Personal information
- Full name: Cheung Po Chun
- Date of birth: 11 May 1971 (age 54)
- Place of birth: Hong Kong
- Position: Goalkeeper

Team information
- Current team: Kitchee Women Football team

Youth career
- 1977–1978: May Ching
- 1988–1989: South China
- 1988–1989: Rangers (HKG)
- 1989–1990: Happy Valley

Senior career*
- Years: Team / Apps / (Gls)
- 1990–1992: Sing Tao
- 1992–1993: Michelotti / 2 / (0)
- 1993–1998: Police

International career
- 1989–1991: Hong Kong U-21

Managerial career
- 2009–2013: Wofoo Tai Po
- 2013–2014: South China
- 2014–2015: Rangers
- 2015–2016: Wofoo Tai Po (director)
- 2016–2017: Wong Tai Sin
- 2020–2021: Pegasus (assistant coach)
- 2021–: Kitchee Women Football team

= Cheung Po Chun =

Hong Kong footballer and coach

Cheung Po Chun (張寶春; born 11 May 1971 in Hong Kong) is a Hong Kong former professional footballer.

== Career ==

Cheung Po Chun was a goalkeeper when he was a footballer. He spent his youth career at numbers of clubs.
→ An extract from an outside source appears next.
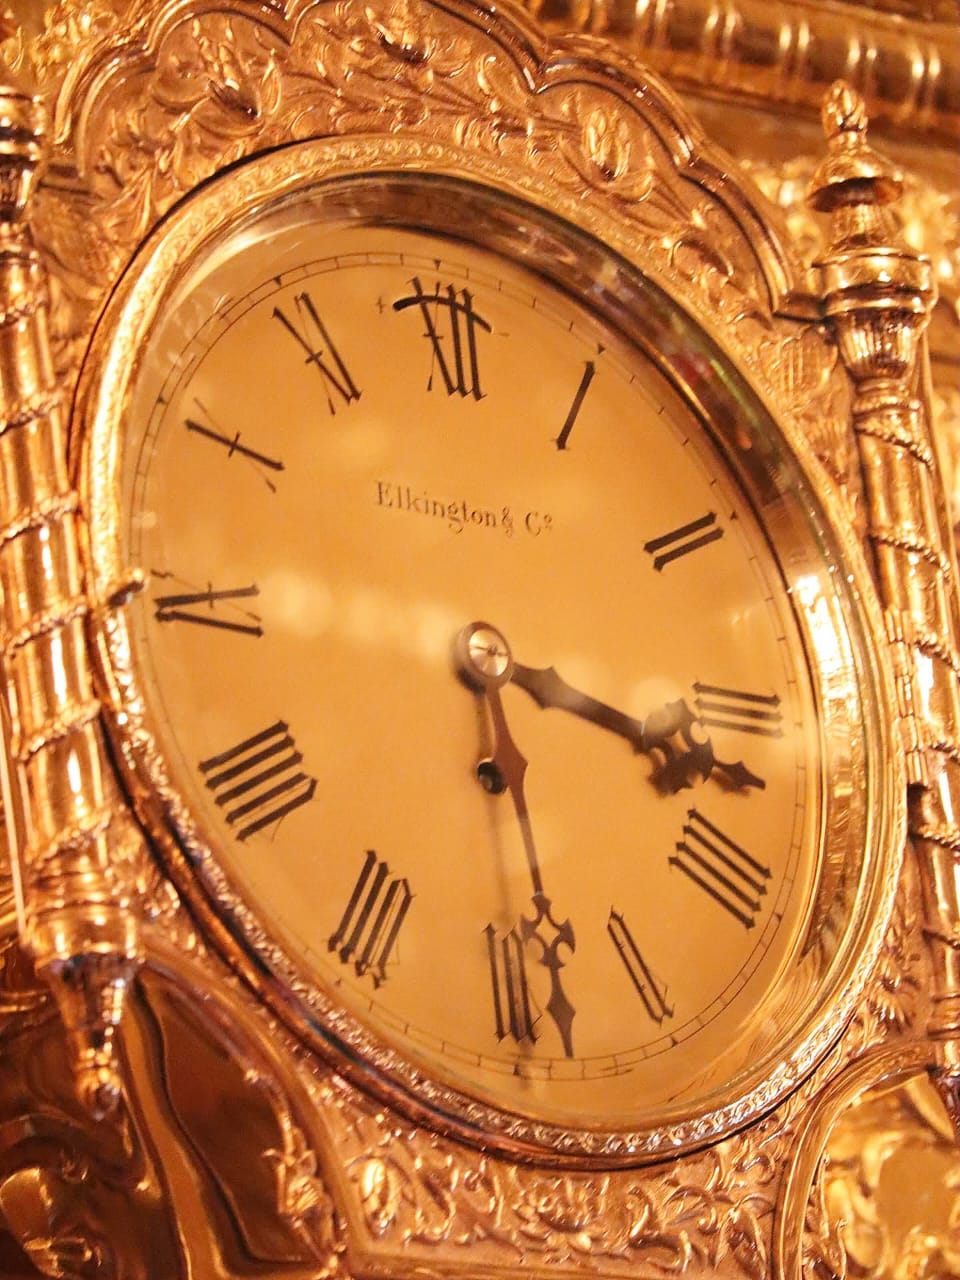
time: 3:28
In 1990, Cheung Po Chun was playing at Sing Tao. He was promoted to the first team from the youth team. However, he didn't have too much chances after being promoted to the first team.

In April 1991, he was selected to represent the Hong Kong U-21 team as a third choice goalkeeper. Chung Ho Yin and Lee Chun Fat was the first and second choice.
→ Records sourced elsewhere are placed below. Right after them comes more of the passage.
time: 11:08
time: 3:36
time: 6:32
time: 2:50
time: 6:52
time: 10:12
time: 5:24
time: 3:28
In 1992, as he wanted to get first team chances, he decided to transfer to Michelotti. However, he had only played Michelotti for 2 games.
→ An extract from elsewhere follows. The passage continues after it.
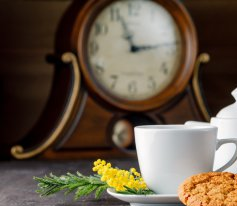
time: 2:56
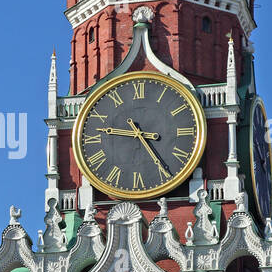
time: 9:24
In 1993, he chose to become a police. During his police career, he represented Police football team.

== Coaching career ==

In the 2008–09 season, he was selected to be the head coach of Tai Po. He helped the team to win the Hong Kong FA Cup and qualified for the 2009 AFC Cup in the first season.

On 6 June 2020, Cheung was announced as a fitness coach for Pegasus.